### Data records
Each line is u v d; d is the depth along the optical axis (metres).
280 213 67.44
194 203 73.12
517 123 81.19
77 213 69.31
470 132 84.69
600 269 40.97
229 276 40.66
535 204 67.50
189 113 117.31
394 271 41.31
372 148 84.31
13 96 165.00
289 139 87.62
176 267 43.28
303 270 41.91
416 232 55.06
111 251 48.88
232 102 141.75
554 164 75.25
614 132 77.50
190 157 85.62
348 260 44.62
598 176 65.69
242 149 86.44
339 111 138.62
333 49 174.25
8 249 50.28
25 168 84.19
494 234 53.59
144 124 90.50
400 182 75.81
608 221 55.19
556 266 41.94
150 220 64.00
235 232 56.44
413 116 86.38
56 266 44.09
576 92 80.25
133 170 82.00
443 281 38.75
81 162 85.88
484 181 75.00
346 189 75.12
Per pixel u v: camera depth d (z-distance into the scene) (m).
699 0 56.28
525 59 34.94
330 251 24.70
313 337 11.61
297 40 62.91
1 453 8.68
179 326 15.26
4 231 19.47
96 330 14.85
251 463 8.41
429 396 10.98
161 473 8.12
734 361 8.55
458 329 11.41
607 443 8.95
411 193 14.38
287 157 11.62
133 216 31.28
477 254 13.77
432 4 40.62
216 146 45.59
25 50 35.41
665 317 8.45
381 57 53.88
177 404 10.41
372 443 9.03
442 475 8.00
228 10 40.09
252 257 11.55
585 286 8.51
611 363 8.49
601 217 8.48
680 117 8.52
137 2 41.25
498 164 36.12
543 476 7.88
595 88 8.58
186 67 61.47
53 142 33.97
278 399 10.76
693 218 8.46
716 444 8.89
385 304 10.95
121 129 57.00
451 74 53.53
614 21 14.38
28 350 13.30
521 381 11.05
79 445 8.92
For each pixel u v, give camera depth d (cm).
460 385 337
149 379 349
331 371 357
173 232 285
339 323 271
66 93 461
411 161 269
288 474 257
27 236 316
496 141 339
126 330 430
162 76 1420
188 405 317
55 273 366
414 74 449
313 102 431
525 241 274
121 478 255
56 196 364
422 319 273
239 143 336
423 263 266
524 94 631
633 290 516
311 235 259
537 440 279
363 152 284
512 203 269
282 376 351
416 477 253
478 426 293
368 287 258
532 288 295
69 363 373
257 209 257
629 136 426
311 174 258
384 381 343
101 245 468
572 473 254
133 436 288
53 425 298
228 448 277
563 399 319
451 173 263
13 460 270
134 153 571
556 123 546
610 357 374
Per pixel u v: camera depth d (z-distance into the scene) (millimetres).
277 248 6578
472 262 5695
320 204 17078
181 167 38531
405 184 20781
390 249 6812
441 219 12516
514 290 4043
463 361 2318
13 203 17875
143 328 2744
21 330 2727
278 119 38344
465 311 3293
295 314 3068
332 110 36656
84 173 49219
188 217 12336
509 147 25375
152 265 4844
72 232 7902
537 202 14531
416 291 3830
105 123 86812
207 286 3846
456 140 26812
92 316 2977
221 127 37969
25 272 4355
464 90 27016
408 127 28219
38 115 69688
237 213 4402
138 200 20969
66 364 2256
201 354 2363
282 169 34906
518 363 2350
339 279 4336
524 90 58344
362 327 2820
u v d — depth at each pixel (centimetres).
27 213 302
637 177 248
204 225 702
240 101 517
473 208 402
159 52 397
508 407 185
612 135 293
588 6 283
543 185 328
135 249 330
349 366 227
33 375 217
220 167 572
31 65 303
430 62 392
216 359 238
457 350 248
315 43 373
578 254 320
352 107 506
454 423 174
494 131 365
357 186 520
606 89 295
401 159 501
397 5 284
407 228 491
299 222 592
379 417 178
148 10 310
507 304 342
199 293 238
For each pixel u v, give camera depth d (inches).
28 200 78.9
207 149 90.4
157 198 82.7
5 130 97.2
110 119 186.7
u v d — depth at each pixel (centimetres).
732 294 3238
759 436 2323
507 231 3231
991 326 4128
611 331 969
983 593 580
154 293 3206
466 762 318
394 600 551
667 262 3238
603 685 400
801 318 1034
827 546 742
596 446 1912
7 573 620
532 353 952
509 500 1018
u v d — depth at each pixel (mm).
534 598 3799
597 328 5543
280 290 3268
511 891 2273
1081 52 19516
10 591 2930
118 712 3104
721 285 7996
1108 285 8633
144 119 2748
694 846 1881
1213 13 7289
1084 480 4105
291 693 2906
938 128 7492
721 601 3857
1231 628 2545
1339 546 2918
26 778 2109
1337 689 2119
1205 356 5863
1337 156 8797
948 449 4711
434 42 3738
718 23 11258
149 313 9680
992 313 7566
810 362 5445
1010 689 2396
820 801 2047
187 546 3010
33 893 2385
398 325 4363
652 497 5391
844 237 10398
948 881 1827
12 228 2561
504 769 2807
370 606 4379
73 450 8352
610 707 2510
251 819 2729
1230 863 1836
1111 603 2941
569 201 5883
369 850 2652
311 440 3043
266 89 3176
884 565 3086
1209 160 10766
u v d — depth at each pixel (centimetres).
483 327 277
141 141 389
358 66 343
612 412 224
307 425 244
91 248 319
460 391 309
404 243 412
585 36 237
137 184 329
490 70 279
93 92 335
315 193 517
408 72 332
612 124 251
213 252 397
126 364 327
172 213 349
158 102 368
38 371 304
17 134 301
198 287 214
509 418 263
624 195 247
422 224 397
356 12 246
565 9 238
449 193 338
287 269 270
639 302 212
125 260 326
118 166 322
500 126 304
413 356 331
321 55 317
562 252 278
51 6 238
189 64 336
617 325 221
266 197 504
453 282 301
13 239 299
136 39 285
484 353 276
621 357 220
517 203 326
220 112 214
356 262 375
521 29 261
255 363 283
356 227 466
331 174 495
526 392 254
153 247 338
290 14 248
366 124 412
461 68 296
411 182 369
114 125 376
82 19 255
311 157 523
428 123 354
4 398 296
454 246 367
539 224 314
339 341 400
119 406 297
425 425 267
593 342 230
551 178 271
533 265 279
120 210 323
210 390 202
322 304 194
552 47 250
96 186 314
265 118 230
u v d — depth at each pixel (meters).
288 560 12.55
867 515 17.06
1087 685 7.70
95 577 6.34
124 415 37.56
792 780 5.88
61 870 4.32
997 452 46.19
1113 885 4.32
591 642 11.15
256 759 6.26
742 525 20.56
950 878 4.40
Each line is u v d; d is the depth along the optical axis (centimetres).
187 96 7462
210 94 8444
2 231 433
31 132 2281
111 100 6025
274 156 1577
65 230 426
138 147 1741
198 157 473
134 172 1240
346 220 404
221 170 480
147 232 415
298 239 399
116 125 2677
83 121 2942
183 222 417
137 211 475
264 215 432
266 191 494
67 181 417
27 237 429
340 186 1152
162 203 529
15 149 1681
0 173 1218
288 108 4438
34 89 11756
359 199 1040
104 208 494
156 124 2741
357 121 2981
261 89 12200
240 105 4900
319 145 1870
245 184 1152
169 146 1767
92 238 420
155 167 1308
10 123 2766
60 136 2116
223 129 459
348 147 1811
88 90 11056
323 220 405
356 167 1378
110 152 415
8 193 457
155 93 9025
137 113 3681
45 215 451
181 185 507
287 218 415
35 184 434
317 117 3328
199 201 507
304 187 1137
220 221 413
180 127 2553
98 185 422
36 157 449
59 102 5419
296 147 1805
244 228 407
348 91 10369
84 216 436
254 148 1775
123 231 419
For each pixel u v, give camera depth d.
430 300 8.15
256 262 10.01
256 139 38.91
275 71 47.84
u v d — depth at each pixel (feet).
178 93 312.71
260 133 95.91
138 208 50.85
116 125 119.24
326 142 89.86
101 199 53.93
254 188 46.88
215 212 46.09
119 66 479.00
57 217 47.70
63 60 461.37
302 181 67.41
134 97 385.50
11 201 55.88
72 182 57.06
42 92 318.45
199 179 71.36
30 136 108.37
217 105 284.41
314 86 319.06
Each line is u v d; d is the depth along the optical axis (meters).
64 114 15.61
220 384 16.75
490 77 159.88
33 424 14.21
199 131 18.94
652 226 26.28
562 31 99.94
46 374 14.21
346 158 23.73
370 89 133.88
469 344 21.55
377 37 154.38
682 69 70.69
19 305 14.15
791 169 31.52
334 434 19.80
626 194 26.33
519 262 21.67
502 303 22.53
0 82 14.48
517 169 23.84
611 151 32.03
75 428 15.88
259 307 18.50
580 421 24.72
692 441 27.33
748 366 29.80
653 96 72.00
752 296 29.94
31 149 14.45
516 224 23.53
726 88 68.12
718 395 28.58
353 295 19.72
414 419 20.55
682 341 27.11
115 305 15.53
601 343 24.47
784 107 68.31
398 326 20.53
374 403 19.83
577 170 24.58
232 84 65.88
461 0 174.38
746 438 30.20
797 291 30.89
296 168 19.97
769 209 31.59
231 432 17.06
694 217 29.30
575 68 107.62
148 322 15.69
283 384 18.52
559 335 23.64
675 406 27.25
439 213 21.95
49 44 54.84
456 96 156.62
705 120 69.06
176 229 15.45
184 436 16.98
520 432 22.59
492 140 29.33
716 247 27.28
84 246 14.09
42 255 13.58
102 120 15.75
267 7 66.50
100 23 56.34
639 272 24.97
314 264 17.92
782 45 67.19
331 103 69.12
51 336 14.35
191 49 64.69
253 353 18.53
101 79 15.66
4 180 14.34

### What the task asks
An exact copy of the lines above, from the one containing "179 326 15.26" through the one containing "478 426 293", is the whole of the answer.

### Reply
179 326 15.26
4 231 19.47
96 330 14.85
251 463 8.41
429 396 10.98
161 473 8.12
734 361 8.55
458 329 11.41
607 443 8.95
411 193 14.38
287 157 11.62
133 216 31.28
477 254 13.77
432 4 40.62
216 146 45.59
25 50 35.41
665 317 8.45
381 57 53.88
177 404 10.41
372 443 9.03
442 475 8.00
228 10 40.09
252 257 11.55
585 286 8.51
611 363 8.49
601 217 8.48
680 117 8.52
137 2 41.25
498 164 36.12
543 476 7.88
595 88 8.58
186 67 61.47
53 142 33.97
278 399 10.76
693 218 8.46
716 444 8.89
385 304 10.95
121 129 57.00
451 74 53.53
614 21 14.38
28 350 13.30
521 381 11.05
79 445 8.92
For each pixel u v, give camera depth d (cm).
460 385 337
149 379 349
331 371 357
173 232 285
339 323 271
66 93 461
411 161 269
288 474 257
27 236 316
496 141 339
126 330 430
162 76 1420
188 405 317
55 273 366
414 74 449
313 102 431
525 241 274
121 478 255
56 196 364
422 319 273
239 143 336
423 263 266
524 94 631
633 290 516
311 235 259
537 440 279
363 152 284
512 203 269
282 376 351
416 477 253
478 426 293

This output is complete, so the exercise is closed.